Joseph Delteil (1894-1978), un mouton à cinq pattes ",

 par Mme Geneviève André-Acquier, membre titulaire et ancienne présidente,

séance du 1er octobre 2018          

              La conférence de rentrée de l’Académie portait sur "Joseph Delteil (1894-1978), un mouton à cinq pattes ", présentée par Mme Geneviève André-Acquier, membre titulaire et ancienne présidente. Venu de son petit village occitan (Grabels, aux portes de Montpellier), l’écrivain a fait, dans les années 1920, sensation à Paris, capitale des écrivains et des artistes. Un jour, et définitivement, il rentre dans ses Corbières natales qu’il ne quittera plus. Une trajectoire pleine d’enseignements sur les gloires littéraires, sur l’art de construire une œuvre (de 1922 à 1976)… et une vie.

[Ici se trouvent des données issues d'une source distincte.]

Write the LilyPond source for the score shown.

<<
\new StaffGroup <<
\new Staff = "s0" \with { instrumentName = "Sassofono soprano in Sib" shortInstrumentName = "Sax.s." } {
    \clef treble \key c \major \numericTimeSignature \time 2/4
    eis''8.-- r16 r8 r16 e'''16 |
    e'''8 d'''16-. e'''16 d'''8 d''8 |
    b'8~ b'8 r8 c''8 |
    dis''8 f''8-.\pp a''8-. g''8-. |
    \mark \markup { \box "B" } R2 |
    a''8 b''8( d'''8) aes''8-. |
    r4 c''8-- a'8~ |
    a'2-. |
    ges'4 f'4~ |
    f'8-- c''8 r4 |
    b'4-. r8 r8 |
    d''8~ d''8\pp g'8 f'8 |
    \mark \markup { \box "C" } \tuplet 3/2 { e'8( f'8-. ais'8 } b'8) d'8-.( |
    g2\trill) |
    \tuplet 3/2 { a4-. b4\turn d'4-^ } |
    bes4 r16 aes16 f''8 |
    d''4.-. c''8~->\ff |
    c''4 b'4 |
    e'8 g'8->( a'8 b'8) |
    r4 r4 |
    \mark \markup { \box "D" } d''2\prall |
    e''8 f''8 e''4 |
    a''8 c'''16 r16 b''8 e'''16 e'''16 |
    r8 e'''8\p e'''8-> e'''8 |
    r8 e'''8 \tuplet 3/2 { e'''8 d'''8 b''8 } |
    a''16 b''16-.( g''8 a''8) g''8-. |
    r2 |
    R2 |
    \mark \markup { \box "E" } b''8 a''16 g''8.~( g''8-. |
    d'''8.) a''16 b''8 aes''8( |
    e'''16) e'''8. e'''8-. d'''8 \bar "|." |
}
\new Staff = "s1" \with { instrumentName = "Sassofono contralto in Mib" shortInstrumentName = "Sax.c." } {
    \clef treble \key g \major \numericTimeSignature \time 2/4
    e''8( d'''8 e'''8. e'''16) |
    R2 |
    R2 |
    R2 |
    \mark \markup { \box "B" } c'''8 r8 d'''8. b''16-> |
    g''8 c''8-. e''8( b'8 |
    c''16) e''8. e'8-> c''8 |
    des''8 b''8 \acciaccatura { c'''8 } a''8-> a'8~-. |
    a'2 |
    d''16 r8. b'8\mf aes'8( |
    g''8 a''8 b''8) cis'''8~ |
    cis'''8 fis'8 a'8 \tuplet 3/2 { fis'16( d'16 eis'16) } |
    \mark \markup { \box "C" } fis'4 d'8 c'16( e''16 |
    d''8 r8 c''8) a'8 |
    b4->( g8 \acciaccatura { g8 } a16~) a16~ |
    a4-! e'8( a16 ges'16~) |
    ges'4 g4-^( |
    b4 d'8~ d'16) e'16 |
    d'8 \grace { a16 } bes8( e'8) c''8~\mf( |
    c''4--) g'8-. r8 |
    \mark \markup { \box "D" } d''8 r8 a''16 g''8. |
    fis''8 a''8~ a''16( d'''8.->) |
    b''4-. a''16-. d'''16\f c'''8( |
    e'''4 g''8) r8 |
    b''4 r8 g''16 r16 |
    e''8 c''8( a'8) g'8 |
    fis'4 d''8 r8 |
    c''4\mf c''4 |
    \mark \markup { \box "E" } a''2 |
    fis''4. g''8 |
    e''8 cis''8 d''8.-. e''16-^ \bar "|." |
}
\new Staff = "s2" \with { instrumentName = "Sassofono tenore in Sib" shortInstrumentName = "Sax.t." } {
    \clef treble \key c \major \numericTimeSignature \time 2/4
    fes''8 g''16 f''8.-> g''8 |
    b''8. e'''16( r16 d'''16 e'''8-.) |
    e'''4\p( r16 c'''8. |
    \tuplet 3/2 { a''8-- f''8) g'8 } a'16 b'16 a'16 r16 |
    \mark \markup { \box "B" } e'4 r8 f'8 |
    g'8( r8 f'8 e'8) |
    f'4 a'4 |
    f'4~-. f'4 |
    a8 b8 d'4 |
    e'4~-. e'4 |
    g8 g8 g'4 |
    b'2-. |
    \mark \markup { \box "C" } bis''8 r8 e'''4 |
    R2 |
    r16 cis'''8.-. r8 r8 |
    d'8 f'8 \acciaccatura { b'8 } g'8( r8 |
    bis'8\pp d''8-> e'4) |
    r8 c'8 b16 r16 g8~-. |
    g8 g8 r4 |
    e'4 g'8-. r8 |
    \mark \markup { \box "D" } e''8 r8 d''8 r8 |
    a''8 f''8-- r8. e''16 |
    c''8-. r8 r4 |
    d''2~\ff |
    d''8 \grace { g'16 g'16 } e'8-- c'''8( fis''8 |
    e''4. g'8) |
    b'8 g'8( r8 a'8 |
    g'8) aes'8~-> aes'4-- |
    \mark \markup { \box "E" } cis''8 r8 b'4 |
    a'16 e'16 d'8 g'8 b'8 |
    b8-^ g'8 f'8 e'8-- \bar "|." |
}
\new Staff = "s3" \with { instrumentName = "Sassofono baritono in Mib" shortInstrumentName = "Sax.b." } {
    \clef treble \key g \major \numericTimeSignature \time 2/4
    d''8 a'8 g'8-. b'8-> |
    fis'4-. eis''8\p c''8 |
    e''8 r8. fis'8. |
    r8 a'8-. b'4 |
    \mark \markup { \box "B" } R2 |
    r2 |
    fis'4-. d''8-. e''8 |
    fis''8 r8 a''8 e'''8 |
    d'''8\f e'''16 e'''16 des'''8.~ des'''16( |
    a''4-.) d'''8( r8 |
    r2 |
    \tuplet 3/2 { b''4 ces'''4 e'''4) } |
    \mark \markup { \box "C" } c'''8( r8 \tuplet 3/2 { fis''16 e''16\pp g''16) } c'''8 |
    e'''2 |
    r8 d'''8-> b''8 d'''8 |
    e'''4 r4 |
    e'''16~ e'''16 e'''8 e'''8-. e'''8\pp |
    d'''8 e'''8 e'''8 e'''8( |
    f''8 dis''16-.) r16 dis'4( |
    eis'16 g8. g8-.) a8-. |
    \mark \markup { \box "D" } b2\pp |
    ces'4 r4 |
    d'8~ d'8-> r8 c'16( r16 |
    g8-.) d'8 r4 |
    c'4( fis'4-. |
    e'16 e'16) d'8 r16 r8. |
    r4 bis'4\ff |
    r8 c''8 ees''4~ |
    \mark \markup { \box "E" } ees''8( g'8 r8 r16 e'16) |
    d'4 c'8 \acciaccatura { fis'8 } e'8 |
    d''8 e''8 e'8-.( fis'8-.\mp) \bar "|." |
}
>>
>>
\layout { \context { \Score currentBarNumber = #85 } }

            Joseph Delteil a appartenu, selon la formule de Joë Bousquet, au « génie d’Oc ». C’est vrai, l’écrivain a vécu pendant plus de quarante ans dans une solitude choisie, au milieu des vignes de la région montpelliéraine. En 1963, il écrit La Delteilherie où il revient sur son passé et sur cette fureur d’écrire qu’il avait contractés à Paris, vrai bouillon de culture, là-même où il avait été primé (Académie Française, prix Femina). Ne représentait il pas également dans la capitale la fameuse blanquette de Limoux, disant à qui voulait l’entendre : « Je préfère faire du commerce que de la littérature commerciale » ? Et la conférence de préciser cependant: « C’est à Paris, dans ce creuset de renouveau des arts, qu’il reçut l’impulsion nécessaire pour libérer son langage et déployer sa pensée ».